§ DESCRIPTION OF THE TASK
Find the line containing "Wear suitable protective clothing" in the entries below. Restate it and each line after it, word for word, up to and including the line containing "04/02/2019 EN (English US) 3/7".

§ DATA SUPPLIED
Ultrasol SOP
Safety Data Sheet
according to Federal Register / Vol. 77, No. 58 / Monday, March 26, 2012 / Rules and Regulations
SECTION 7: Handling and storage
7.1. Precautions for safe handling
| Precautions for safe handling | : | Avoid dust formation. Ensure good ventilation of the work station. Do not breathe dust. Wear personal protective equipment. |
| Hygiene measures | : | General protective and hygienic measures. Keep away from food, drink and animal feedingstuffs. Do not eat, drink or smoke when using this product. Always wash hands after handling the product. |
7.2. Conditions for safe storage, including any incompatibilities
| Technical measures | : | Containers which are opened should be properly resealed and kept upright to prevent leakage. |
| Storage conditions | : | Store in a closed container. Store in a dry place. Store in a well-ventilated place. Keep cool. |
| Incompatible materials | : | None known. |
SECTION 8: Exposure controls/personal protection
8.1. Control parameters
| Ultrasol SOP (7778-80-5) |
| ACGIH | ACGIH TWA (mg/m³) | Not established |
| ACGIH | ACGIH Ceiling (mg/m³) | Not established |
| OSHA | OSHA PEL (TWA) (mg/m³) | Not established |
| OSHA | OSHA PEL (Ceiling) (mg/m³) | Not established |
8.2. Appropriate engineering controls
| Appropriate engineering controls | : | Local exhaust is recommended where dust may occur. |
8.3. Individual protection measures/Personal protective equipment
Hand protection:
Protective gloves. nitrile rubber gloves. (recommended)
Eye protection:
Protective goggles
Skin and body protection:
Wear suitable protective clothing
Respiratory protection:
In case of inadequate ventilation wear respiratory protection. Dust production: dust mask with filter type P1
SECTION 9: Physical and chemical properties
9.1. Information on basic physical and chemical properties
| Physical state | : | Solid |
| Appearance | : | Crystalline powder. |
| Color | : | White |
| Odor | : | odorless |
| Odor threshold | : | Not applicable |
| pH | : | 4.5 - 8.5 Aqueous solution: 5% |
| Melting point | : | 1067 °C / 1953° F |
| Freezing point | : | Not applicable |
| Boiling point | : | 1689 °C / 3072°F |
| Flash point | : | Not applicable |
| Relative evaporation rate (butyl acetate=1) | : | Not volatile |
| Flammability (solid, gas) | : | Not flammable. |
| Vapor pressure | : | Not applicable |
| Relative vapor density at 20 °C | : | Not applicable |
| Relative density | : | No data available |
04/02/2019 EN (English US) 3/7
==
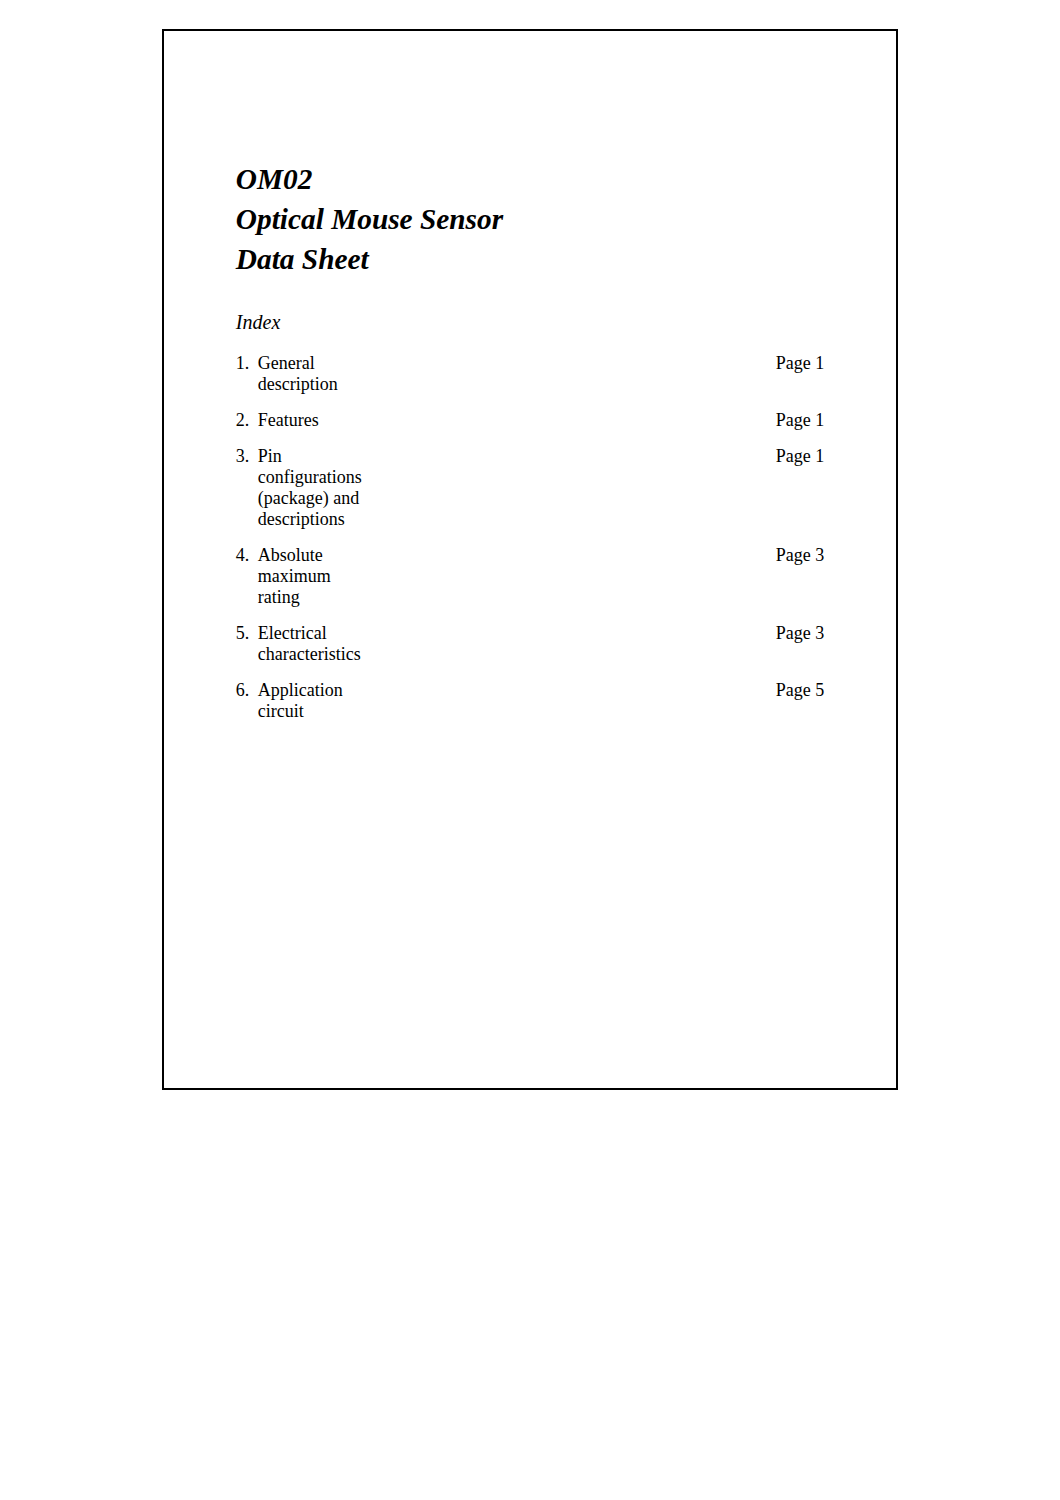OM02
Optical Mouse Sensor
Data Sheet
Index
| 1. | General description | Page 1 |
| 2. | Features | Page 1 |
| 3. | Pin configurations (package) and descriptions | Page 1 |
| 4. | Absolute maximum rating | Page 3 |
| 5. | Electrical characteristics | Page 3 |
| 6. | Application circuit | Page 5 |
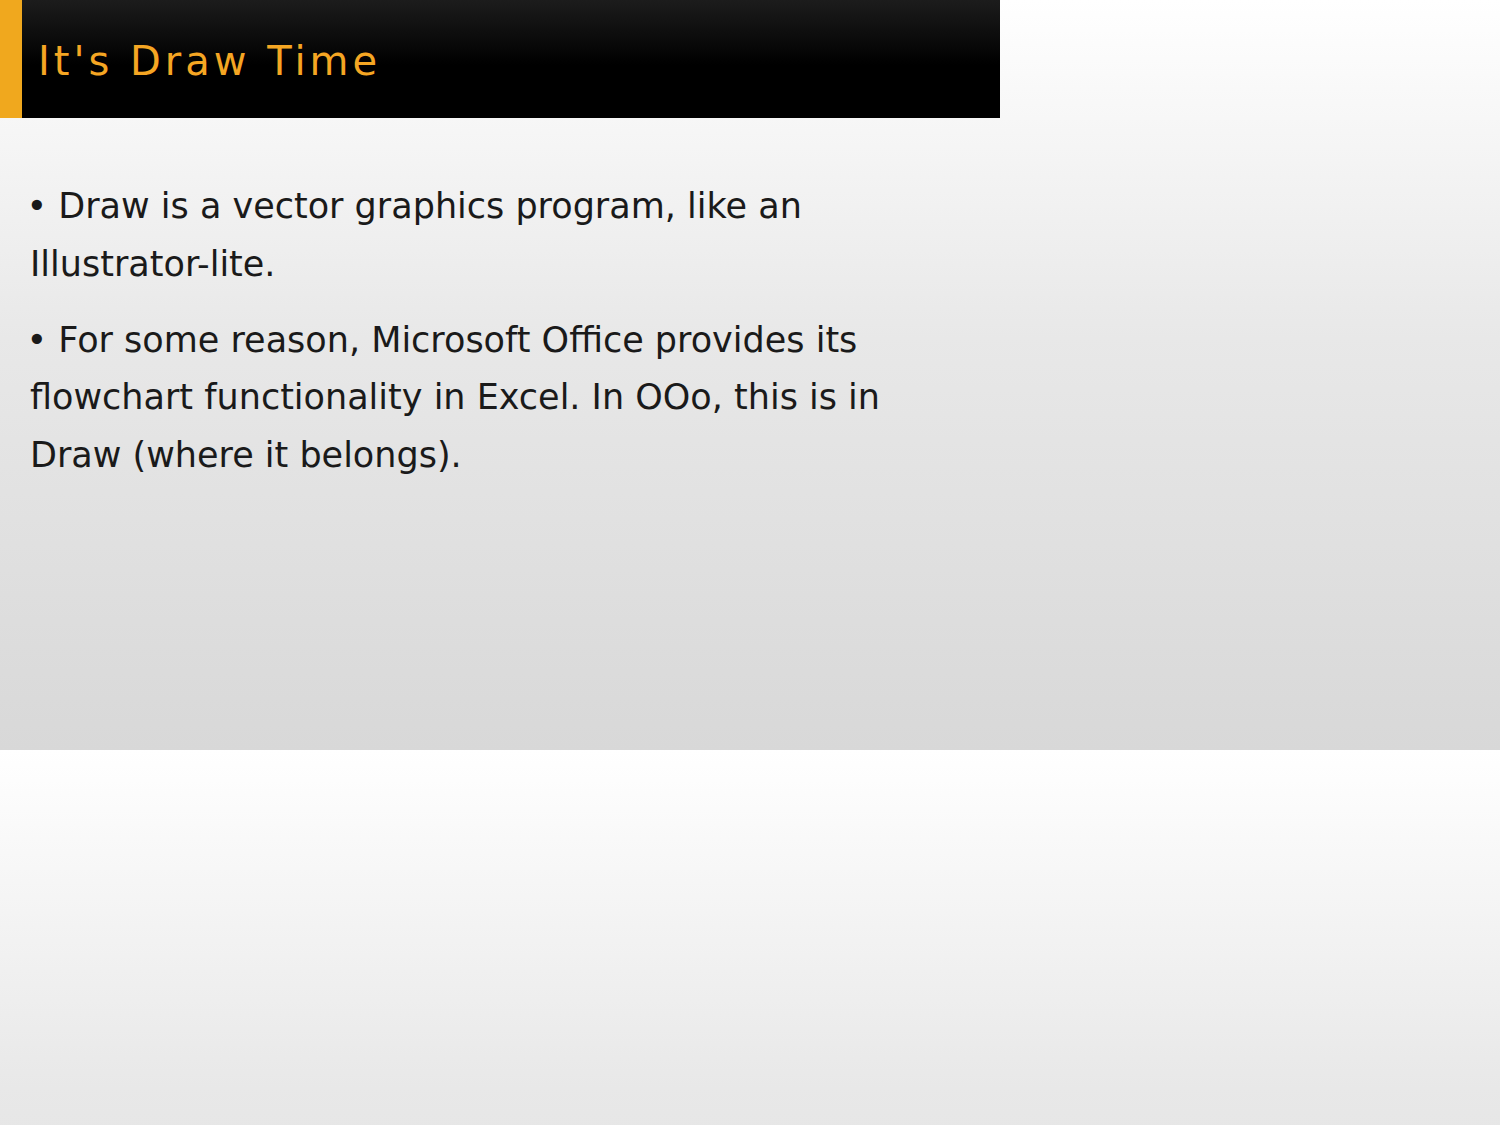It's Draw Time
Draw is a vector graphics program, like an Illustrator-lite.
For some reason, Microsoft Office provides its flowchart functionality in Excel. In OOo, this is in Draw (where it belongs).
* * *
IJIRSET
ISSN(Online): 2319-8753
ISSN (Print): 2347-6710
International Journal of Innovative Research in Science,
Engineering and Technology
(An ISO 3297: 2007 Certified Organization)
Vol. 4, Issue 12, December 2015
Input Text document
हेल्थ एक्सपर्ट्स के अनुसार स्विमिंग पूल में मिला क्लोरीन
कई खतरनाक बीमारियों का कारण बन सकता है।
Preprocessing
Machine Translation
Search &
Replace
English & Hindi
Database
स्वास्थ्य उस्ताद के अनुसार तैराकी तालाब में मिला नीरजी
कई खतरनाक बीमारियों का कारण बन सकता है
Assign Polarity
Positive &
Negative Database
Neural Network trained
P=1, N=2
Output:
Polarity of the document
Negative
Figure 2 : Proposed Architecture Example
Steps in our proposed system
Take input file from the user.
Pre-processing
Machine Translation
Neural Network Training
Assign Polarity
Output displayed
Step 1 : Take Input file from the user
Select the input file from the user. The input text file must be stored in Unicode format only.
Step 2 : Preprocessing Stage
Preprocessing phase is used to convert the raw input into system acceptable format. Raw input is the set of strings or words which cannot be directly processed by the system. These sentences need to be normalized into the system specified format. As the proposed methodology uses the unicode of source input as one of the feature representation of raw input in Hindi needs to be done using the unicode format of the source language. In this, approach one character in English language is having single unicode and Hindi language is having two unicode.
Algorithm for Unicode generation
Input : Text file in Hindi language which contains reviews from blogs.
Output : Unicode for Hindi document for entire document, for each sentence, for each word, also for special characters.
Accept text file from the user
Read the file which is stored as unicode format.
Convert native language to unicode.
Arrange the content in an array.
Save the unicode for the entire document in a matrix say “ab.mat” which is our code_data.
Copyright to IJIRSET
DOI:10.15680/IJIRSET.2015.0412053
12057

§ RESULT OF THIS TASK
Wear suitable protective clothing
Respiratory protection:
In case of inadequate ventilation wear respiratory protection. Dust production: dust mask with filter type P1
SECTION 9: Physical and chemical properties
9.1. Information on basic physical and chemical properties
| Physical state | : | Solid |
| Appearance | : | Crystalline powder. |
| Color | : | White |
| Odor | : | odorless |
| Odor threshold | : | Not applicable |
| pH | : | 4.5 - 8.5 Aqueous solution: 5% |
| Melting point | : | 1067 °C / 1953° F |
| Freezing point | : | Not applicable |
| Boiling point | : | 1689 °C / 3072°F |
| Flash point | : | Not applicable |
| Relative evaporation rate (butyl acetate=1) | : | Not volatile |
| Flammability (solid, gas) | : | Not flammable. |
| Vapor pressure | : | Not applicable |
| Relative vapor density at 20 °C | : | Not applicable |
| Relative density | : | No data available |
04/02/2019 EN (English US) 3/7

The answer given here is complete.